- _Goal of the exercise_
Write out the data again exactly, skipping every picture.

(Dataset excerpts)
--------------------
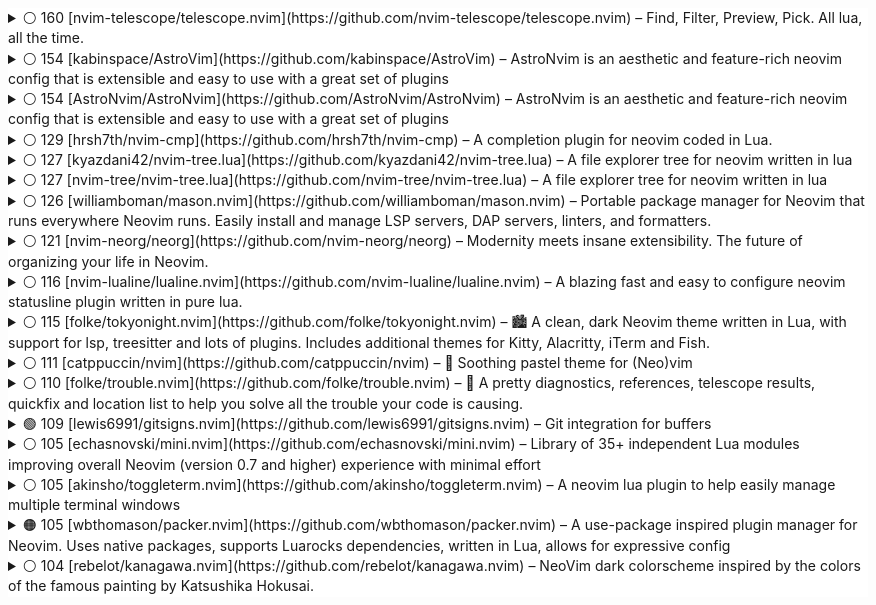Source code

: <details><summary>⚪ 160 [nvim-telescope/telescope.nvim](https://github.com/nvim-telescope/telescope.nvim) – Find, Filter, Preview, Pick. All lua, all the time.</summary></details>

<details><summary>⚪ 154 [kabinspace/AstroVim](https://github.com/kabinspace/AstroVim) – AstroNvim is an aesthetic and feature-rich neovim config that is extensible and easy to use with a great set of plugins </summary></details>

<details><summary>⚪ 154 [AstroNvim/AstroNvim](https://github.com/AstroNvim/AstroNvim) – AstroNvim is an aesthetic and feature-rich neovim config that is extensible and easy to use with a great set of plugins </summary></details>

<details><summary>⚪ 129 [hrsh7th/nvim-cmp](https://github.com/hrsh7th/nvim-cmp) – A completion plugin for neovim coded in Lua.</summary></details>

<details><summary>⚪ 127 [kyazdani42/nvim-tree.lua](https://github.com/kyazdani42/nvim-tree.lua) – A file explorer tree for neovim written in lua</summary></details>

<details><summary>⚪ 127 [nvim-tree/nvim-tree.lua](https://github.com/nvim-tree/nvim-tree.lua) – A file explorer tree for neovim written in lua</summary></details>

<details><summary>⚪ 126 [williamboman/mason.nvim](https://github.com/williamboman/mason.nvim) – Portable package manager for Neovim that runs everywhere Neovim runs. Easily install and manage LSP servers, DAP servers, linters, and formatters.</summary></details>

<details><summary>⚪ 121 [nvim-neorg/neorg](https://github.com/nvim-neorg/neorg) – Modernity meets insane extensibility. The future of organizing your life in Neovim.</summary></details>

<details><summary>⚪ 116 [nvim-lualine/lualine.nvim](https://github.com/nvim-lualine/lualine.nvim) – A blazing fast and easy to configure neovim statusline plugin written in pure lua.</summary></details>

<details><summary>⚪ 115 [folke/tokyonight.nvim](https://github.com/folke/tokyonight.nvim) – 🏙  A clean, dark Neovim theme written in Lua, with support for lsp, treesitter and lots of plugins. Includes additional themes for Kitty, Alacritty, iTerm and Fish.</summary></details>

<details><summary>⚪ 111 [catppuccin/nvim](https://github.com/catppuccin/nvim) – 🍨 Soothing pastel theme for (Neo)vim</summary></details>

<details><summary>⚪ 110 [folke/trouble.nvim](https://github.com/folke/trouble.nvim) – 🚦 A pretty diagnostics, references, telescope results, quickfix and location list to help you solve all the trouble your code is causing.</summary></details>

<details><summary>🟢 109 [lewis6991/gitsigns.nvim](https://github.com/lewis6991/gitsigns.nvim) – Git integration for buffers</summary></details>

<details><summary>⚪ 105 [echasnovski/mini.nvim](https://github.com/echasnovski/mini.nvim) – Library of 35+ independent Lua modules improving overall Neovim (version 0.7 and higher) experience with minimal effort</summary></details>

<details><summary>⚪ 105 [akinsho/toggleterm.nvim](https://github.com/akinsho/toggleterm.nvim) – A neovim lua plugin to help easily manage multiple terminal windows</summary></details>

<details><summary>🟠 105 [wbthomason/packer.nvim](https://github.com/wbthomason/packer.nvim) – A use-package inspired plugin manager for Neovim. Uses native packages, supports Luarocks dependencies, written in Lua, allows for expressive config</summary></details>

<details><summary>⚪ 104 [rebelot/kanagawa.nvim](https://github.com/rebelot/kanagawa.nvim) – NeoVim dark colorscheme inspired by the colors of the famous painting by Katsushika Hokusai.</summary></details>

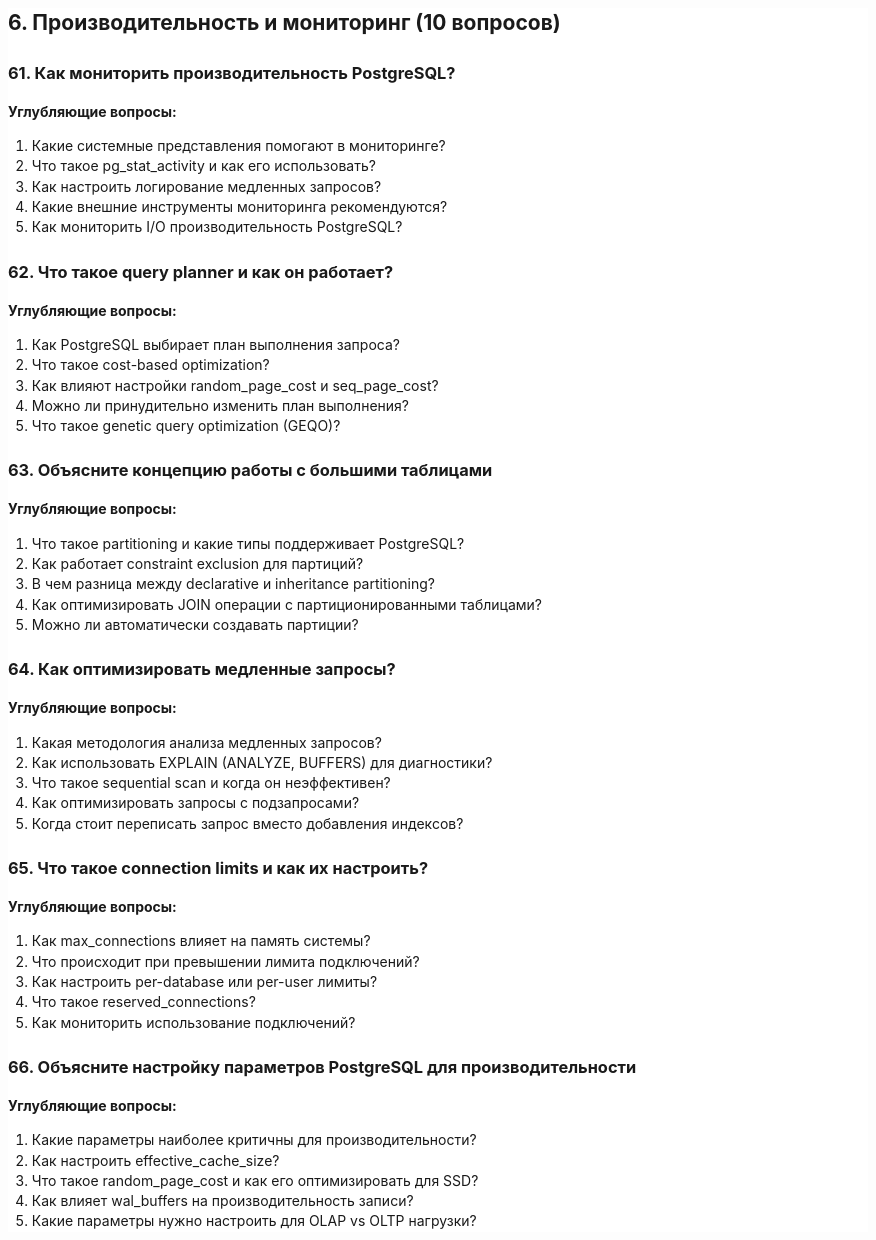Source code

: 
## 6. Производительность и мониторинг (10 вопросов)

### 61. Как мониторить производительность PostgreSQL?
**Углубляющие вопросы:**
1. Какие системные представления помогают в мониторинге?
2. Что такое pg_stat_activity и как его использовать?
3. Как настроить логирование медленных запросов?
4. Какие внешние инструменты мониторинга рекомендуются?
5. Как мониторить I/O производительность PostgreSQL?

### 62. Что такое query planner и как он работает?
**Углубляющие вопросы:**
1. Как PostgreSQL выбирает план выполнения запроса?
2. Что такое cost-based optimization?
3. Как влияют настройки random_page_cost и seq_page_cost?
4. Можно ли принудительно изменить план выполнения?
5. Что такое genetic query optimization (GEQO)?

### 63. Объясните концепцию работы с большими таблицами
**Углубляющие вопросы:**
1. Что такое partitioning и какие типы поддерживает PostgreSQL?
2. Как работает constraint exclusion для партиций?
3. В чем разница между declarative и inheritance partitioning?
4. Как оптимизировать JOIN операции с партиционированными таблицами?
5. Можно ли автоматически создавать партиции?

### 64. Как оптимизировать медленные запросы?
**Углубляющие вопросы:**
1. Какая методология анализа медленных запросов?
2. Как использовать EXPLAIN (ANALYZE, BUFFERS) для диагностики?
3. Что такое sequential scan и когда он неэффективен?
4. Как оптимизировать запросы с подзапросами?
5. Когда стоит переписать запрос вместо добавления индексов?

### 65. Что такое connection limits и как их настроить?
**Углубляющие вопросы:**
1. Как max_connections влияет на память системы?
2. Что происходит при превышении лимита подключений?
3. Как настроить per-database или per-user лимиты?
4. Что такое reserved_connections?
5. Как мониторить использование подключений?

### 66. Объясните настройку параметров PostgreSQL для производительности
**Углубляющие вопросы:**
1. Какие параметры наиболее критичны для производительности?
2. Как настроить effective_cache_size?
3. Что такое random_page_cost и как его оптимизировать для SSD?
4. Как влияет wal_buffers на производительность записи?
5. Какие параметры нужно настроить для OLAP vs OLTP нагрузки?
--------------------
- _Answer section_
Source code

: <details><summary>⚪ 160 [nvim-telescope/telescope.nvim](https://github.com/nvim-telescope/telescope.nvim) – Find, Filter, Preview, Pick. All lua, all the time.</summary></details>

<details><summary>⚪ 154 [kabinspace/AstroVim](https://github.com/kabinspace/AstroVim) – AstroNvim is an aesthetic and feature-rich neovim config that is extensible and easy to use with a great set of plugins </summary></details>

<details><summary>⚪ 154 [AstroNvim/AstroNvim](https://github.com/AstroNvim/AstroNvim) – AstroNvim is an aesthetic and feature-rich neovim config that is extensible and easy to use with a great set of plugins </summary></details>

<details><summary>⚪ 129 [hrsh7th/nvim-cmp](https://github.com/hrsh7th/nvim-cmp) – A completion plugin for neovim coded in Lua.</summary></details>

<details><summary>⚪ 127 [kyazdani42/nvim-tree.lua](https://github.com/kyazdani42/nvim-tree.lua) – A file explorer tree for neovim written in lua</summary></details>

<details><summary>⚪ 127 [nvim-tree/nvim-tree.lua](https://github.com/nvim-tree/nvim-tree.lua) – A file explorer tree for neovim written in lua</summary></details>

<details><summary>⚪ 126 [williamboman/mason.nvim](https://github.com/williamboman/mason.nvim) – Portable package manager for Neovim that runs everywhere Neovim runs. Easily install and manage LSP servers, DAP servers, linters, and formatters.</summary></details>

<details><summary>⚪ 121 [nvim-neorg/neorg](https://github.com/nvim-neorg/neorg) – Modernity meets insane extensibility. The future of organizing your life in Neovim.</summary></details>

<details><summary>⚪ 116 [nvim-lualine/lualine.nvim](https://github.com/nvim-lualine/lualine.nvim) – A blazing fast and easy to configure neovim statusline plugin written in pure lua.</summary></details>

<details><summary>⚪ 115 [folke/tokyonight.nvim](https://github.com/folke/tokyonight.nvim) – 🏙  A clean, dark Neovim theme written in Lua, with support for lsp, treesitter and lots of plugins. Includes additional themes for Kitty, Alacritty, iTerm and Fish.</summary></details>

<details><summary>⚪ 111 [catppuccin/nvim](https://github.com/catppuccin/nvim) – 🍨 Soothing pastel theme for (Neo)vim</summary></details>

<details><summary>⚪ 110 [folke/trouble.nvim](https://github.com/folke/trouble.nvim) – 🚦 A pretty diagnostics, references, telescope results, quickfix and location list to help you solve all the trouble your code is causing.</summary></details>

<details><summary>🟢 109 [lewis6991/gitsigns.nvim](https://github.com/lewis6991/gitsigns.nvim) – Git integration for buffers</summary></details>

<details><summary>⚪ 105 [echasnovski/mini.nvim](https://github.com/echasnovski/mini.nvim) – Library of 35+ independent Lua modules improving overall Neovim (version 0.7 and higher) experience with minimal effort</summary></details>

<details><summary>⚪ 105 [akinsho/toggleterm.nvim](https://github.com/akinsho/toggleterm.nvim) – A neovim lua plugin to help easily manage multiple terminal windows</summary></details>

<details><summary>🟠 105 [wbthomason/packer.nvim](https://github.com/wbthomason/packer.nvim) – A use-package inspired plugin manager for Neovim. Uses native packages, supports Luarocks dependencies, written in Lua, allows for expressive config</summary></details>

<details><summary>⚪ 104 [rebelot/kanagawa.nvim](https://github.com/rebelot/kanagawa.nvim) – NeoVim dark colorscheme inspired by the colors of the famous painting by Katsushika Hokusai.</summary></details>

Source code

: 
## 6. Производительность и мониторинг (10 вопросов)

### 61. Как мониторить производительность PostgreSQL?
**Углубляющие вопросы:**
1. Какие системные представления помогают в мониторинге?
2. Что такое pg_stat_activity и как его использовать?
3. Как настроить логирование медленных запросов?
4. Какие внешние инструменты мониторинга рекомендуются?
5. Как мониторить I/O производительность PostgreSQL?

### 62. Что такое query planner и как он работает?
**Углубляющие вопросы:**
1. Как PostgreSQL выбирает план выполнения запроса?
2. Что такое cost-based optimization?
3. Как влияют настройки random_page_cost и seq_page_cost?
4. Можно ли принудительно изменить план выполнения?
5. Что такое genetic query optimization (GEQO)?

### 63. Объясните концепцию работы с большими таблицами
**Углубляющие вопросы:**
1. Что такое partitioning и какие типы поддерживает PostgreSQL?
2. Как работает constraint exclusion для партиций?
3. В чем разница между declarative и inheritance partitioning?
4. Как оптимизировать JOIN операции с партиционированными таблицами?
5. Можно ли автоматически создавать партиции?

### 64. Как оптимизировать медленные запросы?
**Углубляющие вопросы:**
1. Какая методология анализа медленных запросов?
2. Как использовать EXPLAIN (ANALYZE, BUFFERS) для диагностики?
3. Что такое sequential scan и когда он неэффективен?
4. Как оптимизировать запросы с подзапросами?
5. Когда стоит переписать запрос вместо добавления индексов?

### 65. Что такое connection limits и как их настроить?
**Углубляющие вопросы:**
1. Как max_connections влияет на память системы?
2. Что происходит при превышении лимита подключений?
3. Как настроить per-database или per-user лимиты?
4. Что такое reserved_connections?
5. Как мониторить использование подключений?

### 66. Объясните настройку параметров PostgreSQL для производительности
**Углубляющие вопросы:**
1. Какие параметры наиболее критичны для производительности?
2. Как настроить effective_cache_size?
3. Что такое random_page_cost и как его оптимизировать для SSD?
4. Как влияет wal_buffers на производительность записи?
5. Какие параметры нужно настроить для OLAP vs OLTP нагрузки?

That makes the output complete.